Merge pull request #477 from VanOord/fix/add-columns

Fix for adding columns to snapshots
dbt-msft · Mar 19, 2024 · f789ab0 · f789ab0
2 parents 3e6457c + 2c5f558
commit f789ab0
Show file tree

Hide file tree

Showing 2 changed files with 162 additions and 2 deletions.
diff --git a/dbt/include/sqlserver/macros/materializations/snapshots/snapshot.sql b/dbt/include/sqlserver/macros/materializations/snapshots/snapshot.sql
@@ -10,7 +10,7 @@ SQL Server doesnt support this, so we use the 'SELECT * INTO XYZ FROM ABC' synta
 
   {% set columns %}
     {% for column in columns %}
-      , CAST(NULL AS {{column.data_type}}) AS {{column_name}}
+      , CAST(NULL AS {{column.data_type}}) AS {{ column.quoted }}
     {% endfor %}
   {% endset %}
 
@@ -19,7 +19,7 @@ SQL Server doesnt support this, so we use the 'SELECT * INTO XYZ FROM ABC' synta
   {% endset %}
 
   {% set tempTable %}
-        SELECT * INTO {{tempTableName}} {{columns}} FROM [{{relation.database}}].[{{ relation.schema }}].[{{ relation.identifier }}] {{ information_schema_hints() }}
+        SELECT * {{columns}} INTO {{tempTableName}} FROM [{{relation.database}}].[{{ relation.schema }}].[{{ relation.identifier }}] {{ information_schema_hints() }}
   {% endset %}
 
   {% call statement('create_temp_table') -%}

diff --git a/tests/functional/adapter/test_snapshot.py b/tests/functional/adapter/test_snapshot.py
@@ -0,0 +1,160 @@
+from typing import Iterable
+
+from dbt.tests.adapter.simple_snapshot.test_snapshot import BaseSimpleSnapshot, BaseSnapshotCheck
+from dbt.tests.fixtures.project import TestProjInfo as ProjInfo
+from dbt.tests.util import relation_from_name, run_dbt
+
+
+def clone_table(project: ProjInfo, to_table: str, from_table: str, select: str, where: str = None):
+    """
+    Creates a new table based on another table in a dbt project
+
+    Args:
+        project: the dbt project that contains the table
+        to_table: the name of the table, without a schema, to be created
+        from_table: the name of the table, without a schema, to be cloned
+        select: the selection clause to apply on `from_table`; defaults to all columns (*)
+        where: the where clause to apply on `from_table`, if any; defaults to all records
+    """
+    print(project)
+    to_table_name = relation_from_name(project.adapter, to_table)
+    from_table_name = relation_from_name(project.adapter, from_table)
+    select_clause = select or "*"
+    where_clause = where or "1 = 1"
+    sql = f"drop table if exists {to_table_name}"

_Request A_
How many changed files does the commit page show, and with how many additions and deletions?

_Available records_

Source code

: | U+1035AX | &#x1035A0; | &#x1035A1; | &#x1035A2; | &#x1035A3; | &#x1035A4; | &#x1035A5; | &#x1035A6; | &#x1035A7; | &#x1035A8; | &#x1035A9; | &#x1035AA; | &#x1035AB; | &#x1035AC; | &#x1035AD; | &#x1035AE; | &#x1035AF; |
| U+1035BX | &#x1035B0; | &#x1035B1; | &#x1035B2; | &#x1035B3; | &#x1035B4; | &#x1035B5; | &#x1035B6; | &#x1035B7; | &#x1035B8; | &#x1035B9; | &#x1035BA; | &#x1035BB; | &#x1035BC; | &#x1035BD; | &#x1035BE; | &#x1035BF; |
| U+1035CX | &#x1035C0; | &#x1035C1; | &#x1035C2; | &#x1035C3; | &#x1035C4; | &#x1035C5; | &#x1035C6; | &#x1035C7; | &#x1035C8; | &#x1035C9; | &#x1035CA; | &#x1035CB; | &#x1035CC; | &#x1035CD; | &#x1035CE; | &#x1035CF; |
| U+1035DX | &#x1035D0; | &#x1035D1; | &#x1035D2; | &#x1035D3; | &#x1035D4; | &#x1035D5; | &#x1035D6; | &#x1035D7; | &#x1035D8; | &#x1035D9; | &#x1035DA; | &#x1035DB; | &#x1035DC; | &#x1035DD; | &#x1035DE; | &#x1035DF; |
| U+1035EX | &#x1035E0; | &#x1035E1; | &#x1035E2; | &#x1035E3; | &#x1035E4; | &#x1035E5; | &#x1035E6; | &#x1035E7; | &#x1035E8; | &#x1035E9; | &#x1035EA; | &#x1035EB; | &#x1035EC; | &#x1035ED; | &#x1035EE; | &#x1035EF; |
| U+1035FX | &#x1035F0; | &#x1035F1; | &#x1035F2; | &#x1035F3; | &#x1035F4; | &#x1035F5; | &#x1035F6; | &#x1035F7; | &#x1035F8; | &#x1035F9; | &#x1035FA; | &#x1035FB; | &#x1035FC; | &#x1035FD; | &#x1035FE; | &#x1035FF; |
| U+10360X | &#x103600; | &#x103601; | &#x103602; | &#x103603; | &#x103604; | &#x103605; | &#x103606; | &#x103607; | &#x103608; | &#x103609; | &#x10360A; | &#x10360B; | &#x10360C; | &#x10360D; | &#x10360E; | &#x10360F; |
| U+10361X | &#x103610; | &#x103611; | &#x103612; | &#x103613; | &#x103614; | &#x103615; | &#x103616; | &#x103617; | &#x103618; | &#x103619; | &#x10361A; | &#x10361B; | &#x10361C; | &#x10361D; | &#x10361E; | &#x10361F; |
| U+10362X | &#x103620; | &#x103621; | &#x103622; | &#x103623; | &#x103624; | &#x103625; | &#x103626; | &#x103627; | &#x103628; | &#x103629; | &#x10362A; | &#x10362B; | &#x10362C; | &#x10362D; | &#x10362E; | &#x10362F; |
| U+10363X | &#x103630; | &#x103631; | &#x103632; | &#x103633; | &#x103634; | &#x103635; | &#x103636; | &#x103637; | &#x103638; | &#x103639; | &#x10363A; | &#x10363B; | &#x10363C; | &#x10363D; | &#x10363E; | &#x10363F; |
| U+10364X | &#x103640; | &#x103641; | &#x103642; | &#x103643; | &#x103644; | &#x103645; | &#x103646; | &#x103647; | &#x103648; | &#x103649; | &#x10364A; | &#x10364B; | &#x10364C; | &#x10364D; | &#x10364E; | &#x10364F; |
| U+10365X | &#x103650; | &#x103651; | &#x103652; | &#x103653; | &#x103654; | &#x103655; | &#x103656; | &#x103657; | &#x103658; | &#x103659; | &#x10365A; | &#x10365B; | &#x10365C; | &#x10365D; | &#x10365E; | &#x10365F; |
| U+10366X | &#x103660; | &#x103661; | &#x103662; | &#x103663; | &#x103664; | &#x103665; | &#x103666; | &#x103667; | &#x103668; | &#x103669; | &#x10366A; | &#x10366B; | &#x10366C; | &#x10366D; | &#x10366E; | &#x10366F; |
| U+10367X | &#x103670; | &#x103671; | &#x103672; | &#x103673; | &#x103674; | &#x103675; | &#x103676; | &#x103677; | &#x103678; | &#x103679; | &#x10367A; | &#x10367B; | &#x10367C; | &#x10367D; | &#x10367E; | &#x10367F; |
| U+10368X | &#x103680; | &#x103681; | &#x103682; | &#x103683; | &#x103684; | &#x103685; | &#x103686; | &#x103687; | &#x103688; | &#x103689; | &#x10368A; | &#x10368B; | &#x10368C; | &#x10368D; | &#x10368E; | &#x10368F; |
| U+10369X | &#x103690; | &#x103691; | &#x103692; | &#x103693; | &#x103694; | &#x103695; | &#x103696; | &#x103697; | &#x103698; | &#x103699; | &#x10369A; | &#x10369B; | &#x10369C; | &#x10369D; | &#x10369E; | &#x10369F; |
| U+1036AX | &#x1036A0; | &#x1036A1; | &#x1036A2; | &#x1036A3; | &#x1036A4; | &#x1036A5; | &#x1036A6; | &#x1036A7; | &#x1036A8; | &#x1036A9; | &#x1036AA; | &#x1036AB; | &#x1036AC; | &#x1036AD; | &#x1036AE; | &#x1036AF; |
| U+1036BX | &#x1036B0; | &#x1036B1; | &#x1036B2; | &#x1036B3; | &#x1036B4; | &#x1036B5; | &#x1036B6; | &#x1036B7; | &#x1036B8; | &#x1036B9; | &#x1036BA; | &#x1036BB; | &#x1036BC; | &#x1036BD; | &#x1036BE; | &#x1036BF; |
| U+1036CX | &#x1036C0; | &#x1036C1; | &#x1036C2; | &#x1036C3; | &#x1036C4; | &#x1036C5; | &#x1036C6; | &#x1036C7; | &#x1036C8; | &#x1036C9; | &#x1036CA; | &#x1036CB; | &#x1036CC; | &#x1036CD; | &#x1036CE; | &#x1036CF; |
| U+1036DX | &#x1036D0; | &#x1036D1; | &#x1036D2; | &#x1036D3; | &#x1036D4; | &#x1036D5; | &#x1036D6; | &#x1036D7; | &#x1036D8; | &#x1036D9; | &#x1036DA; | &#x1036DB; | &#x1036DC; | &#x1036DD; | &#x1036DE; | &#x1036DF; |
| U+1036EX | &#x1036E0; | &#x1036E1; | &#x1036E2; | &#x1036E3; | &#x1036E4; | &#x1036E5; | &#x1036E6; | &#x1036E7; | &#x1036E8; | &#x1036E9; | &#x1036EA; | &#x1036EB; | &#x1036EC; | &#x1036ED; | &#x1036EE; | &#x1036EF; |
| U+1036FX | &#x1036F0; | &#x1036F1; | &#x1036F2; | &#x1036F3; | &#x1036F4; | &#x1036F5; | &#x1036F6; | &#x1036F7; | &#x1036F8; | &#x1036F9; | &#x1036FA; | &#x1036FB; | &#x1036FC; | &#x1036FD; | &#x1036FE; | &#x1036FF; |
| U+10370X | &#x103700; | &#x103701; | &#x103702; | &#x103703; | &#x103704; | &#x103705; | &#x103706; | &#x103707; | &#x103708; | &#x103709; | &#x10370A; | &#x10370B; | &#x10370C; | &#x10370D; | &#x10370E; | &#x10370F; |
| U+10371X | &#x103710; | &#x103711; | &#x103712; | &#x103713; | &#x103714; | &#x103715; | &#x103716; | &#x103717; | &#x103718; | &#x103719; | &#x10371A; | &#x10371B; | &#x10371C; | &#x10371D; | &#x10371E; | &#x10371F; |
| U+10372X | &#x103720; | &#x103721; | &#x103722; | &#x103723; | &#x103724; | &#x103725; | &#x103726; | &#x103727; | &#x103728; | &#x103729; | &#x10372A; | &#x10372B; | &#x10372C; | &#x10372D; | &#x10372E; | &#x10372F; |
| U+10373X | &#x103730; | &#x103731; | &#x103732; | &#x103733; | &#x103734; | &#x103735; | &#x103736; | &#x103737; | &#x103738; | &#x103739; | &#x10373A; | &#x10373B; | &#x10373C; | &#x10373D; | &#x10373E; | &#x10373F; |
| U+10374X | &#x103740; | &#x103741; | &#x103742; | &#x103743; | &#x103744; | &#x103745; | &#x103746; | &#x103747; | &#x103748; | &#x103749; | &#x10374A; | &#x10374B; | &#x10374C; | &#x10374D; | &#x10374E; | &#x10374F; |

_Request B_
Copy everything from the row containing "U+1035AX | &#x1035A0;" down to the row containing "U+10363X | &#x103630;", keeping both of those rows.

_Exercise response A_
2 changed files, with 162 additions and 2 deletions.

_Exercise response B_
: | U+1035AX | &#x1035A0; | &#x1035A1; | &#x1035A2; | &#x1035A3; | &#x1035A4; | &#x1035A5; | &#x1035A6; | &#x1035A7; | &#x1035A8; | &#x1035A9; | &#x1035AA; | &#x1035AB; | &#x1035AC; | &#x1035AD; | &#x1035AE; | &#x1035AF; |
| U+1035BX | &#x1035B0; | &#x1035B1; | &#x1035B2; | &#x1035B3; | &#x1035B4; | &#x1035B5; | &#x1035B6; | &#x1035B7; | &#x1035B8; | &#x1035B9; | &#x1035BA; | &#x1035BB; | &#x1035BC; | &#x1035BD; | &#x1035BE; | &#x1035BF; |
| U+1035CX | &#x1035C0; | &#x1035C1; | &#x1035C2; | &#x1035C3; | &#x1035C4; | &#x1035C5; | &#x1035C6; | &#x1035C7; | &#x1035C8; | &#x1035C9; | &#x1035CA; | &#x1035CB; | &#x1035CC; | &#x1035CD; | &#x1035CE; | &#x1035CF; |
| U+1035DX | &#x1035D0; | &#x1035D1; | &#x1035D2; | &#x1035D3; | &#x1035D4; | &#x1035D5; | &#x1035D6; | &#x1035D7; | &#x1035D8; | &#x1035D9; | &#x1035DA; | &#x1035DB; | &#x1035DC; | &#x1035DD; | &#x1035DE; | &#x1035DF; |
| U+1035EX | &#x1035E0; | &#x1035E1; | &#x1035E2; | &#x1035E3; | &#x1035E4; | &#x1035E5; | &#x1035E6; | &#x1035E7; | &#x1035E8; | &#x1035E9; | &#x1035EA; | &#x1035EB; | &#x1035EC; | &#x1035ED; | &#x1035EE; | &#x1035EF; |
| U+1035FX | &#x1035F0; | &#x1035F1; | &#x1035F2; | &#x1035F3; | &#x1035F4; | &#x1035F5; | &#x1035F6; | &#x1035F7; | &#x1035F8; | &#x1035F9; | &#x1035FA; | &#x1035FB; | &#x1035FC; | &#x1035FD; | &#x1035FE; | &#x1035FF; |
| U+10360X | &#x103600; | &#x103601; | &#x103602; | &#x103603; | &#x103604; | &#x103605; | &#x103606; | &#x103607; | &#x103608; | &#x103609; | &#x10360A; | &#x10360B; | &#x10360C; | &#x10360D; | &#x10360E; | &#x10360F; |
| U+10361X | &#x103610; | &#x103611; | &#x103612; | &#x103613; | &#x103614; | &#x103615; | &#x103616; | &#x103617; | &#x103618; | &#x103619; | &#x10361A; | &#x10361B; | &#x10361C; | &#x10361D; | &#x10361E; | &#x10361F; |
| U+10362X | &#x103620; | &#x103621; | &#x103622; | &#x103623; | &#x103624; | &#x103625; | &#x103626; | &#x103627; | &#x103628; | &#x103629; | &#x10362A; | &#x10362B; | &#x10362C; | &#x10362D; | &#x10362E; | &#x10362F; |
| U+10363X | &#x103630; | &#x103631; | &#x103632; | &#x103633; | &#x103634; | &#x103635; | &#x103636; | &#x103637; | &#x103638; | &#x103639; | &#x10363A; | &#x10363B; | &#x10363C; | &#x10363D; | &#x10363E; | &#x10363F; |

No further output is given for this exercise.